NEW YORK — CEOs are taking a hit from the recession -- less total compensation, smaller bonuses, nearly worthless stock options -- but their companies are already making adjustments that could mean fatter paychecks in the future.
An Associated Press analysis shows the median pay package for CEOs of companies in the Standard & Poor 500 index fell 7 percent to $7.6million in 2008.
And the potential hit to their pocketbooks could be even larger if stock prices don't rebound. One clue: 90 percent of the $1.2 billion in CEO stock options granted last year are "under water," meaning the current stock price is too low to yield a profit, the AP analysis shows.
Boards already are trying to cushion the blow.
The AP found that some companies have changed the rules to make it easier for executives to qualify for bonuses. Others are doling out more stock options, which give executives the right to buy shares in the future at prices locked in today.
Other findings in the AP's analysis:
Four of every five CEOs took home a cash bonus, despite the fact that the stock prices of the companies in the survey fell by an average of 36 percent and profits fell 31percent.
The median payout in cash for salary and bonuses fell 20 percent from a year earlier to $2.4 million. But that's still 48times what the average U.S. worker makes, based on the most recent government figures.
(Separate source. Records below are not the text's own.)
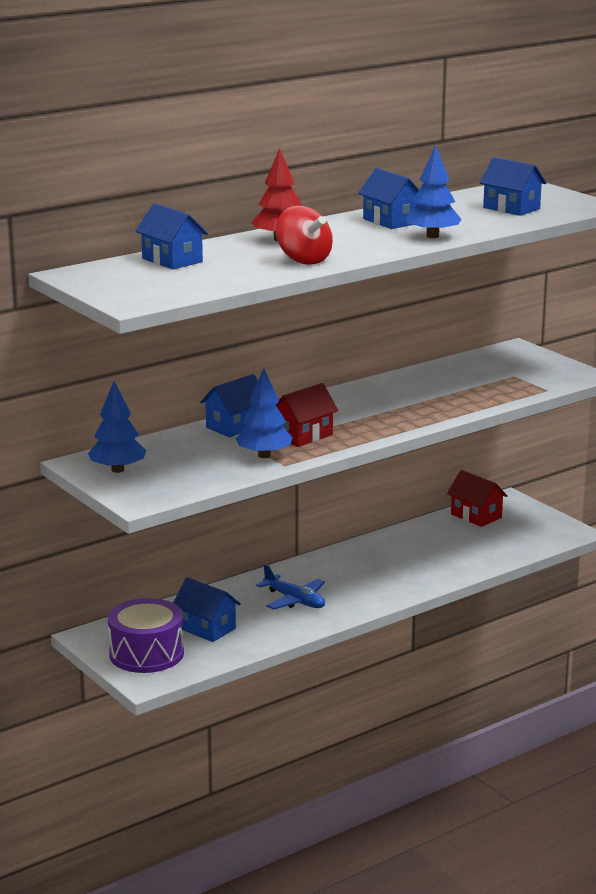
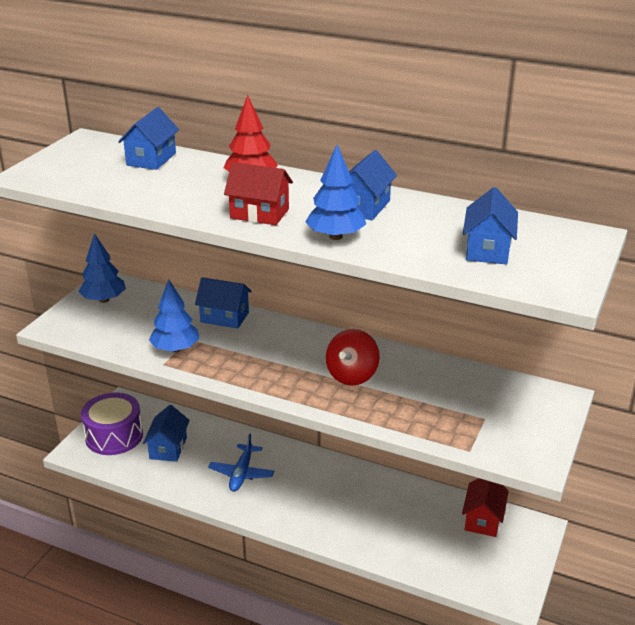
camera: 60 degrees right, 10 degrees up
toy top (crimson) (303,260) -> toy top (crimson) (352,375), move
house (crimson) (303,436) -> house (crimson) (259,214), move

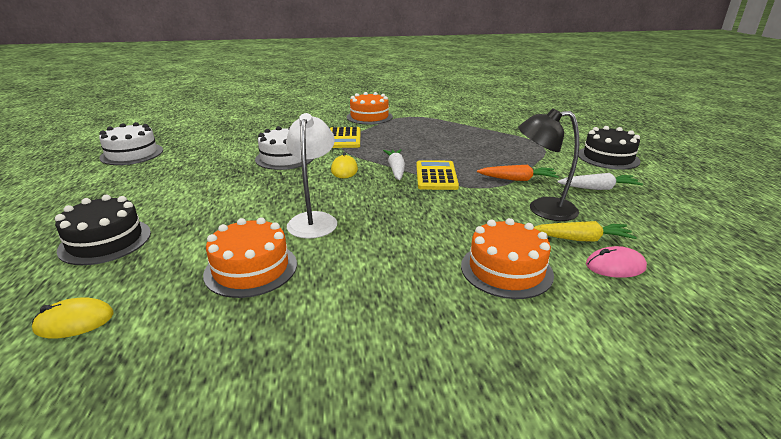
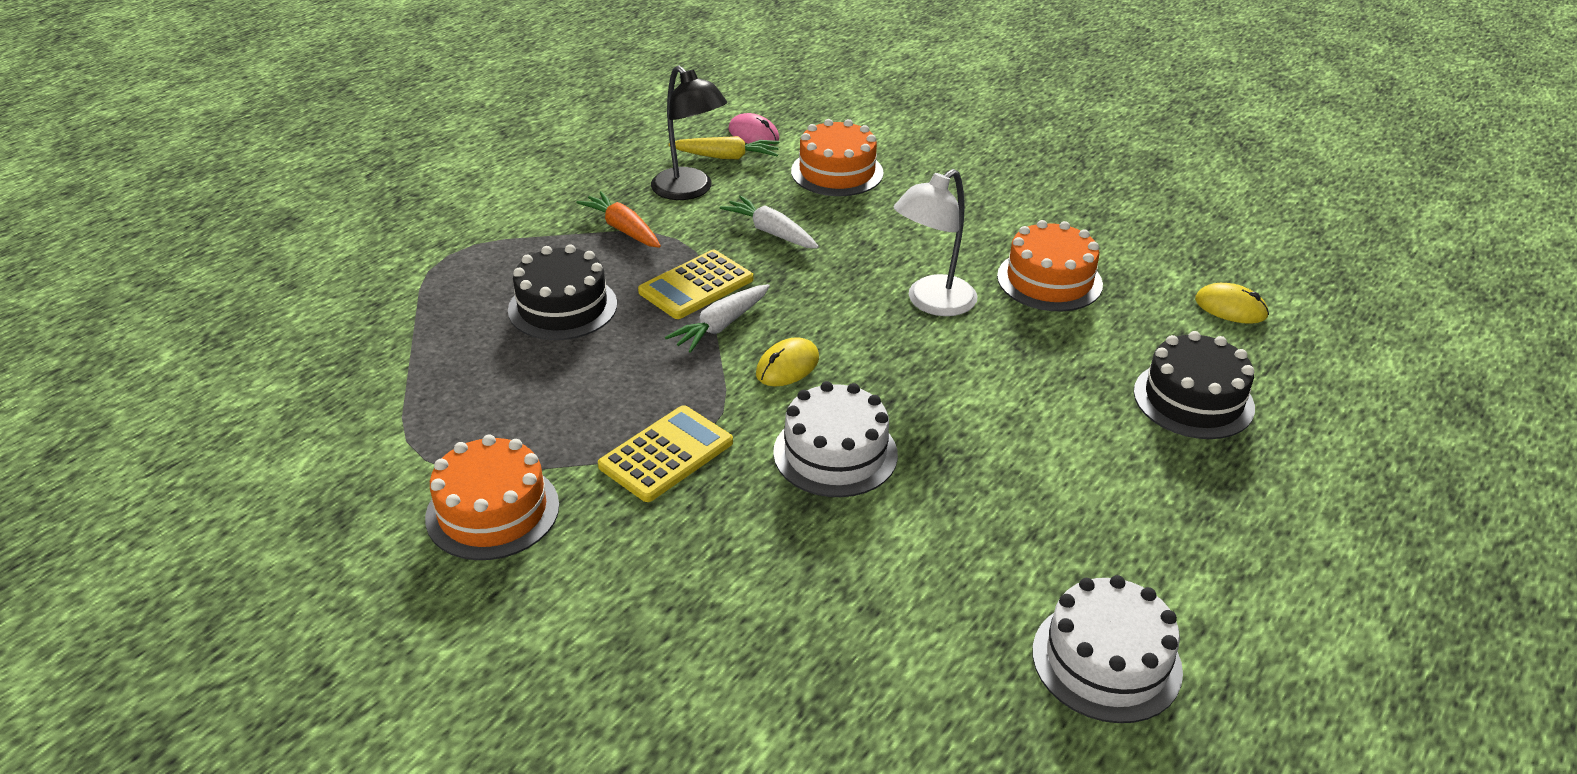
camera: 135 degrees left, 10 degrees up
carrot (pure white) (598,188) -> carrot (pure white) (771,232), move
gateau (jet-black) (608,158) -> gateau (jet-black) (562,307), move
carrot (yellow) (581,239) -> carrot (yellow) (726,157), 135 degrees clockwise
Of the 10 CEOs who took the biggest pay cuts last year, four were heads of financial services companies. Overall, the heads of companies that develop and process raw materials -- including supplies for construction, steel and glass, and paper products -- took the biggest hit. That group's median compensation shriveled 26 percent to about $6.3 million.
Since the economic meltdown, pressure has grown from shareholders, Congress and President Barack Obama for boards of directors to rein in executive pay. But even with all that scrutiny, experts on CEO compensation say it's too soon to call the 2008 decline in pay the start of a trend.
"I wouldn't yet say this is a watershed moment for executive compensation. This is a watershed opportunity," said Jesse Brill of CompensationStandards.com and an expert on CEO pay. "I am fearful too many boards won't take a hard stance to enforce significant change."
Stock grants soar
There are already examples of corporate boards setting CEOs up for a potential windfall. Many made large stock grants in the first few months of 2009, when stock indexes dipped to levels not seen in more than a decade. The S&P 500 has rebounded more than 30 percent from its early March low, though it's off 44 percent from its October 2007 peak. Given the timing of the early 2009 stock awards, a sustained stock market recovery would supercharge the profits when these options are exercised.
SunTrust Banks illustrates how the rules of the game are changing. Its board voted in February to grant CEO James Wells options on 1.1 million shares, more than four times the number he received in 2008.
That unusually big award became a target of SunTrust shareholder groups, and in April the company said Wells had declined the full amount and would accept only half, 550,000 options. He will have to meet performance goals to earn slightly more than half of those options.
The exercise price on the 2009 grants is about $9 a share, reflecting the bank's stock price in February when it was close to an 18-year low. A year earlier his options had an exercise price close to $65, where the shares were then trading. SunTrust shares now are at $15, meaning that while Wells' 2008 options are deep under water, his 2009 options already are in the money to the tune of about $3 million.